◆ PROBLEM DETAILS
All of the data that follows is to be written out exactly, with images excluded.

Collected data
┄┄┄┄┄┄

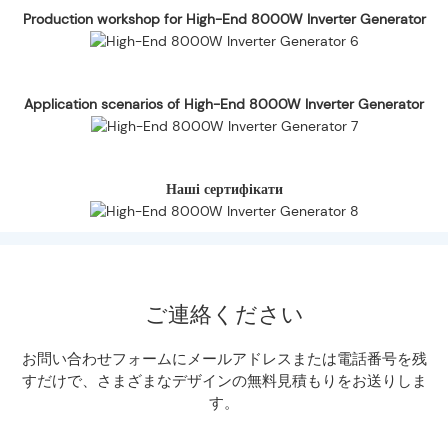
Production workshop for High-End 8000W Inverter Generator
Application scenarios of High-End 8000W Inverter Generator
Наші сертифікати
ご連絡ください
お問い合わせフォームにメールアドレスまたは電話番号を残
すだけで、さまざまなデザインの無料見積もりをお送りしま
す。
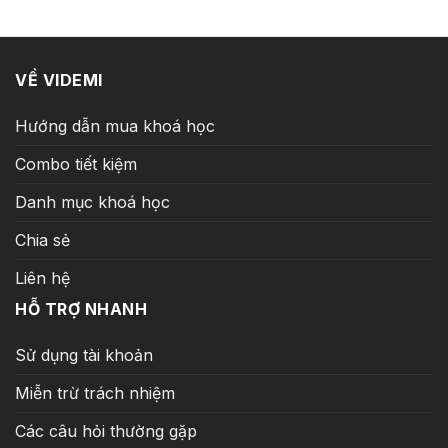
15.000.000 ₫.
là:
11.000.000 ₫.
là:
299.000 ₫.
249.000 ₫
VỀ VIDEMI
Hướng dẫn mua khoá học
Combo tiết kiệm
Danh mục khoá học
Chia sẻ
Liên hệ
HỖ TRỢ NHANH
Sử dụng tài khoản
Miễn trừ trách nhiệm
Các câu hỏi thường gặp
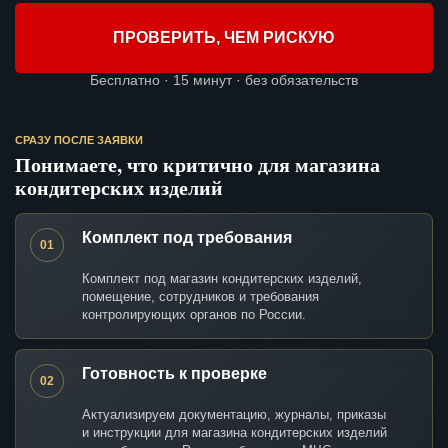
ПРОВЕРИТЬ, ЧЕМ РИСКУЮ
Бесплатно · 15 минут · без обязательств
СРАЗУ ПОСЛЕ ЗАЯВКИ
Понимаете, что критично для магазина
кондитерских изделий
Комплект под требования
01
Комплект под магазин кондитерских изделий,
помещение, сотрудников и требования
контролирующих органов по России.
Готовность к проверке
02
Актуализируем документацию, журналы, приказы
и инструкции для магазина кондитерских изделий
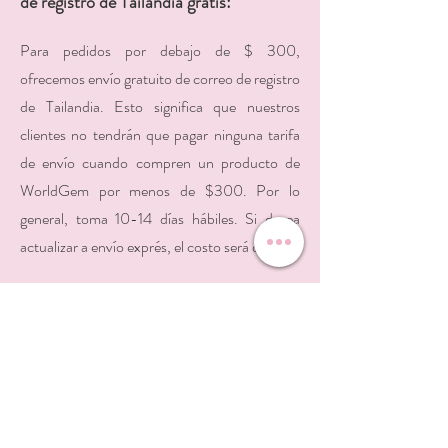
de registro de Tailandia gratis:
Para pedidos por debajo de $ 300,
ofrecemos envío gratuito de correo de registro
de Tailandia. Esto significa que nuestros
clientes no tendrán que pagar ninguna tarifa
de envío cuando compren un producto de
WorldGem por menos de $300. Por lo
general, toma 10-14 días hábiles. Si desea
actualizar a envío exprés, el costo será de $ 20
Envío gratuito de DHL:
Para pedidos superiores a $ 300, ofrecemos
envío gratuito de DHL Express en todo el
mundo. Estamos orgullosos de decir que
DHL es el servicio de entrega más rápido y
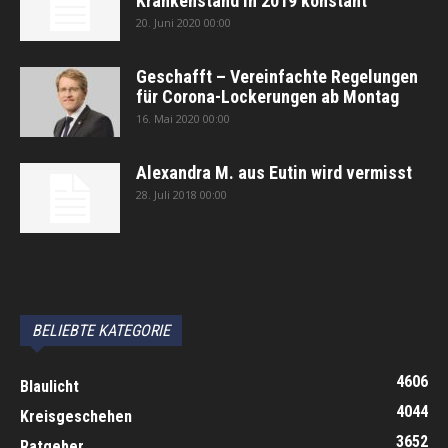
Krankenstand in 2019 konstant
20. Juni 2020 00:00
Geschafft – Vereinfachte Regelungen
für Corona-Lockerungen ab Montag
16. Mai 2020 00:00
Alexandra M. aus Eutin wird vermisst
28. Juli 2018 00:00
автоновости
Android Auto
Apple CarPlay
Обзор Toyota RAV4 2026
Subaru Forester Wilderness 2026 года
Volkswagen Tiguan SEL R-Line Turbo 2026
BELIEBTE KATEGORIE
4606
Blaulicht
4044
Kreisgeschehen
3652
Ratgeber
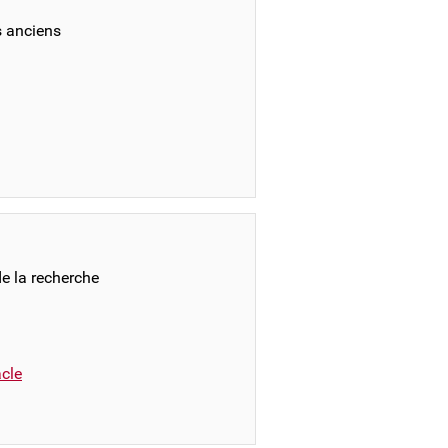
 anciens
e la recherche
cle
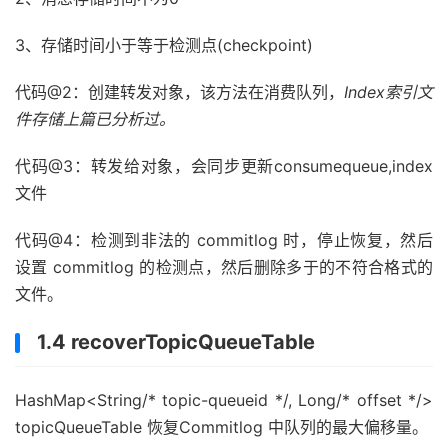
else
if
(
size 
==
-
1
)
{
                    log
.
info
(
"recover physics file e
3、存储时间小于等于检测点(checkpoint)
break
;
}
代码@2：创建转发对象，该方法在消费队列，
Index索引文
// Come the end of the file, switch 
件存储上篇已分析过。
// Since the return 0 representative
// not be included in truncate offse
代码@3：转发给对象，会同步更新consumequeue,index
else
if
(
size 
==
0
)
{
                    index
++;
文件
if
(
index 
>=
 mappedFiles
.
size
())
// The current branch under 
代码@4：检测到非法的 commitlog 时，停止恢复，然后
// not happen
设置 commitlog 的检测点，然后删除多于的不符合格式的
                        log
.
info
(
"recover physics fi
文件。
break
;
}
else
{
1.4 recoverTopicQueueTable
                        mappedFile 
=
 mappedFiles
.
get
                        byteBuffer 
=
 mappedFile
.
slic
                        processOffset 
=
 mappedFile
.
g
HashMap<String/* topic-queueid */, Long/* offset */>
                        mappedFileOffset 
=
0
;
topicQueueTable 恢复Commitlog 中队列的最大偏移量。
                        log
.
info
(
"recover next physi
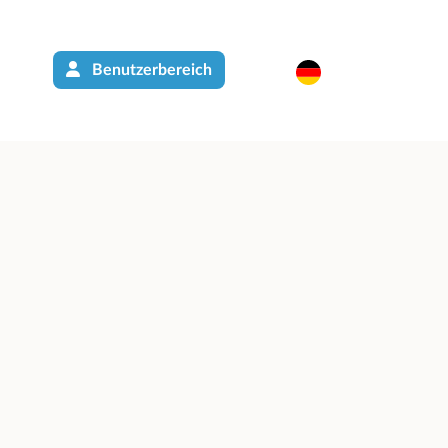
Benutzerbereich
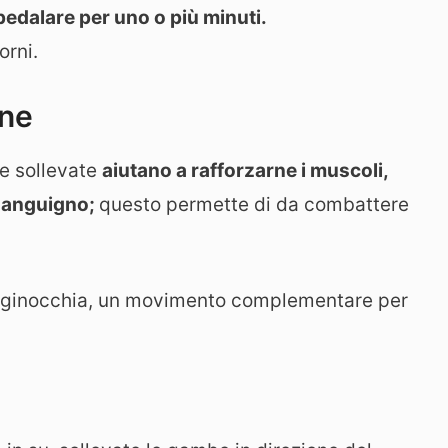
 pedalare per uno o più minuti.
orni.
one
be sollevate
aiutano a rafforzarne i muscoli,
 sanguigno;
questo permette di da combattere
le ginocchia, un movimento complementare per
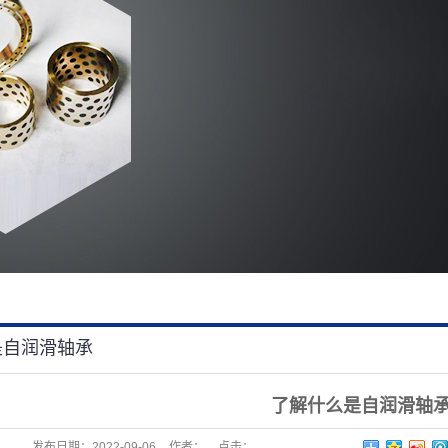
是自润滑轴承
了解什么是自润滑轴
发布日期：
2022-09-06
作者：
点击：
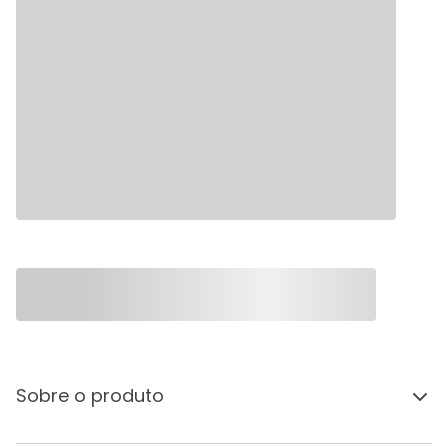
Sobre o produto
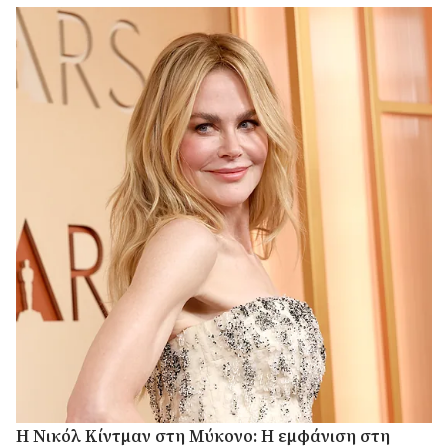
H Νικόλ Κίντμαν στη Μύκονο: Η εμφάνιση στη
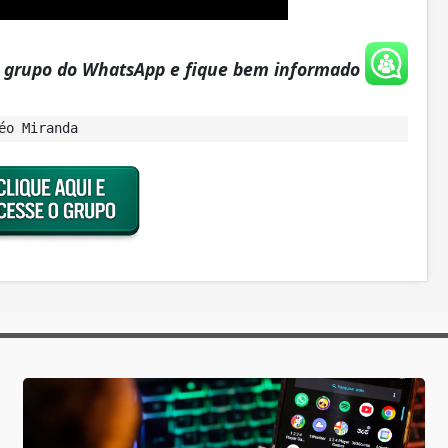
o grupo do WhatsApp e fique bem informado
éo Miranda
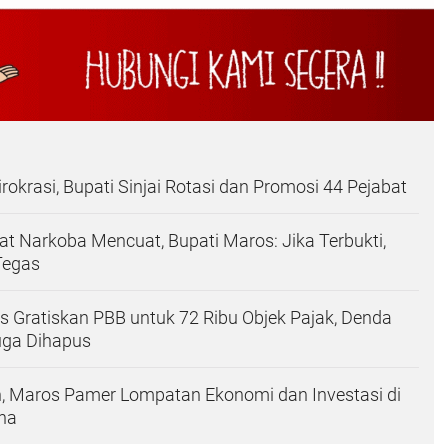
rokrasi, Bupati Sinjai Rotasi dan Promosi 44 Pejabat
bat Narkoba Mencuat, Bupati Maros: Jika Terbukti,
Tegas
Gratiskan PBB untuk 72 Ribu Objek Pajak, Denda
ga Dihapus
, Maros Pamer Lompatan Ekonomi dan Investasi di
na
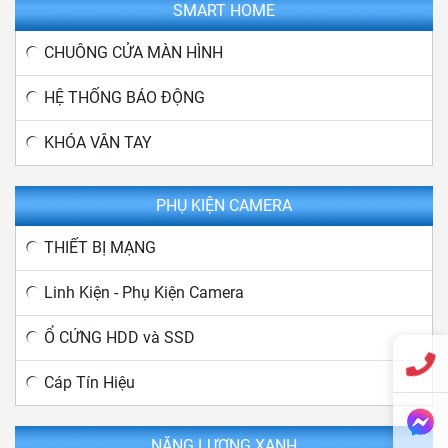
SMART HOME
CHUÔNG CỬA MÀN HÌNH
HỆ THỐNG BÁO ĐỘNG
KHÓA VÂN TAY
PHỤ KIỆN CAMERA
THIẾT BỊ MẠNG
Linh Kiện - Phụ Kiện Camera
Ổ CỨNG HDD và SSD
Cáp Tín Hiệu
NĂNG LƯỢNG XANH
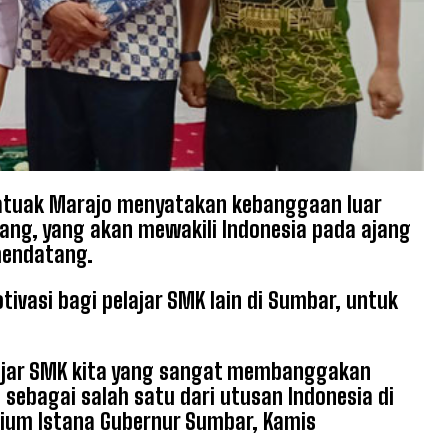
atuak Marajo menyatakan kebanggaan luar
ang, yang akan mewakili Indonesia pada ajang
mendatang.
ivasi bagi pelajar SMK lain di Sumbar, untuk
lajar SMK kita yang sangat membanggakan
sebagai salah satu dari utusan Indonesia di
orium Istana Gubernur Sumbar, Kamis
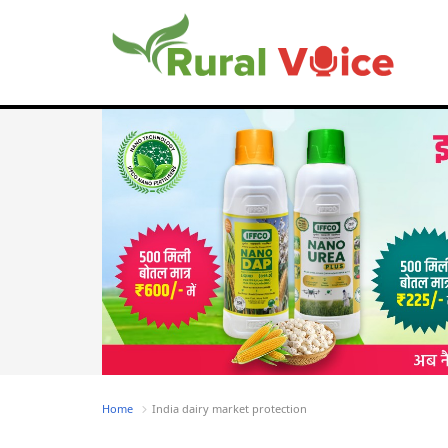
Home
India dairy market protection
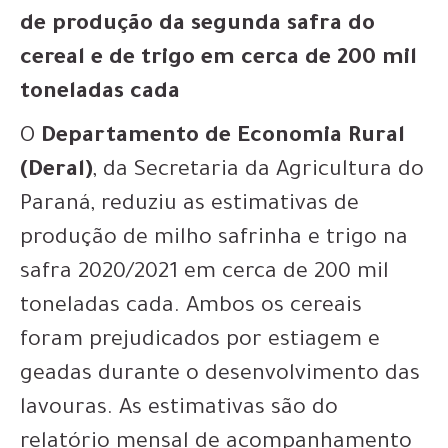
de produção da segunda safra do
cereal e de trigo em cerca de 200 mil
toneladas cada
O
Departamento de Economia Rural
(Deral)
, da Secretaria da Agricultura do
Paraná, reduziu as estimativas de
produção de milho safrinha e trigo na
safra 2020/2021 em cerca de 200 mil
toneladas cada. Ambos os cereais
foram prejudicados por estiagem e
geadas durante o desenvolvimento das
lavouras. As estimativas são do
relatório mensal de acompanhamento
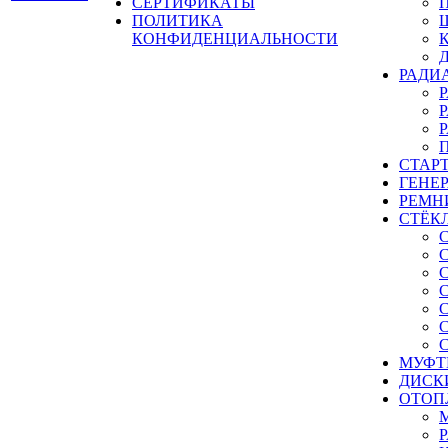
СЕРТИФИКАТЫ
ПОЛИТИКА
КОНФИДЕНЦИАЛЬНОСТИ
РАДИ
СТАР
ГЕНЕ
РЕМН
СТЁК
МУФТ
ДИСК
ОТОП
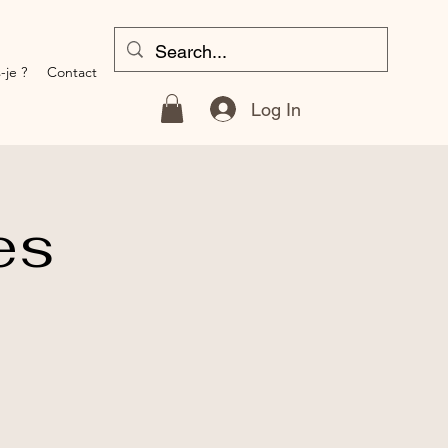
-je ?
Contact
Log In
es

┄┄┄┄┄┄

◆ SOLUTION TO THIS EXERCISE
Production workshop for High-End 8000W Inverter Generator
Application scenarios of High-End 8000W Inverter Generator
Наші сертифікати
ご連絡ください
お問い合わせフォームにメールアドレスまたは電話番号を残
すだけで、さまざまなデザインの無料見積もりをお送りしま
す。
15.000.000 ₫.
là:
11.000.000 ₫.
là:
299.000 ₫.
249.000 ₫
VỀ VIDEMI
Hướng dẫn mua khoá học
Combo tiết kiệm
Danh mục khoá học
Chia sẻ
Liên hệ
HỖ TRỢ NHANH
Sử dụng tài khoản
Miễn trừ trách nhiệm
Các câu hỏi thường gặp
ПРОВЕРИТЬ, ЧЕМ РИСКУЮ
Бесплатно · 15 минут · без обязательств
СРАЗУ ПОСЛЕ ЗАЯВКИ
Понимаете, что критично для магазина
кондитерских изделий
Комплект под требования
01
Комплект под магазин кондитерских изделий,
помещение, сотрудников и требования
контролирующих органов по России.
Готовность к проверке
02
Актуализируем документацию, журналы, приказы
и инструкции для магазина кондитерских изделий
de registro de Tailandia gratis:
Para pedidos por debajo de $ 300,
ofrecemos envío gratuito de correo de registro
de Tailandia. Esto significa que nuestros
clientes no tendrán que pagar ninguna tarifa
de envío cuando compren un producto de
WorldGem por menos de $300. Por lo
general, toma 10-14 días hábiles. Si desea
actualizar a envío exprés, el costo será de $ 20
Envío gratuito de DHL:
Para pedidos superiores a $ 300, ofrecemos
envío gratuito de DHL Express en todo el
mundo. Estamos orgullosos de decir que
DHL es el servicio de entrega más rápido y
Krankenstand in 2019 konstant
20. Juni 2020 00:00
Geschafft – Vereinfachte Regelungen
für Corona-Lockerungen ab Montag
16. Mai 2020 00:00
Alexandra M. aus Eutin wird vermisst
28. Juli 2018 00:00
автоновости
Android Auto
Apple CarPlay
Обзор Toyota RAV4 2026
Subaru Forester Wilderness 2026 года
Volkswagen Tiguan SEL R-Line Turbo 2026
BELIEBTE KATEGORIE
4606
Blaulicht
4044
Kreisgeschehen
3652
Ratgeber
 anciens
e la recherche
cle
else
if
(
size 
==
-
1
)
{
                    log
.
info
(
"recover physics file e
3、存储时间小于等于检测点(checkpoint)
break
;
}
代码@2：创建转发对象，该方法在消费队列，
Index索引文
// Come the end of the file, switch 
件存储上篇已分析过。
// Since the return 0 representative
// not be included in truncate offse
代码@3：转发给对象，会同步更新consumequeue,index
else
if
(
size 
==
0
)
{
                    index
++;
文件
if
(
index 
>=
 mappedFiles
.
size
())
// The current branch under 
代码@4：检测到非法的 commitlog 时，停止恢复，然后
// not happen
设置 commitlog 的检测点，然后删除多于的不符合格式的
                        log
.
info
(
"recover physics fi
文件。
break
;
}
else
{
1.4 recoverTopicQueueTable
                        mappedFile 
=
 mappedFiles
.
get
                        byteBuffer 
=
 mappedFile
.
slic
                        processOffset 
=
 mappedFile
.
g
HashMap<String/* topic-queueid */, Long/* offset */>
                        mappedFileOffset 
=
0
;
topicQueueTable 恢复Commitlog 中队列的最大偏移量。
                        log
.
info
(
"recover next physi
Benutzerbereich
 pedalare per uno o più minuti.
orni.
one
be sollevate
aiutano a rafforzarne i muscoli,
 sanguigno;
questo permette di da combattere
le ginocchia, un movimento complementare per
是自润滑轴承
了解什么是自润滑轴
发布日期：
2022-09-06
作者：
点击：
Sobre o produto
H Νικόλ Κίντμαν στη Μύκονο: Η εμφάνιση στη
o grupo do WhatsApp e fique bem informado
éo Miranda
rokrasi, Bupati Sinjai Rotasi dan Promosi 44 Pejabat
bat Narkoba Mencuat, Bupati Maros: Jika Terbukti,
Tegas
Gratiskan PBB untuk 72 Ribu Objek Pajak, Denda
ga Dihapus
, Maros Pamer Lompatan Ekonomi dan Investasi di
na
SMART HOME
CHUÔNG CỬA MÀN HÌNH
HỆ THỐNG BÁO ĐỘNG
KHÓA VÂN TAY
PHỤ KIỆN CAMERA
THIẾT BỊ MẠNG
Linh Kiện - Phụ Kiện Camera
Ổ CỨNG HDD và SSD
Cáp Tín Hiệu
NĂNG LƯỢNG XANH
atuak Marajo menyatakan kebanggaan luar
ang, yang akan mewakili Indonesia pada ajang
mendatang.
ivasi bagi pelajar SMK lain di Sumbar, untuk
lajar SMK kita yang sangat membanggakan
sebagai salah satu dari utusan Indonesia di
orium Istana Gubernur Sumbar, Kamis
Home
India dairy market protection
de produção da segunda safra do
cereal e de trigo em cerca de 200 mil
toneladas cada
O
Departamento de Economia Rural
(Deral)
, da Secretaria da Agricultura do
Paraná, reduziu as estimativas de
produção de milho safrinha e trigo na
safra 2020/2021 em cerca de 200 mil
toneladas cada. Ambos os cereais
foram prejudicados por estiagem e
geadas durante o desenvolvimento das
lavouras. As estimativas são do
relatório mensal de acompanhamento
СЕРТИФИКАТЫ
ПОЛИТИКА
КОНФИДЕНЦИАЛЬНОСТИ
РАДИ
СТАР
ГЕНЕ
РЕМН
СТЁК
МУФТ
ДИСК
ОТОП
-je ?
Contact
Log In
es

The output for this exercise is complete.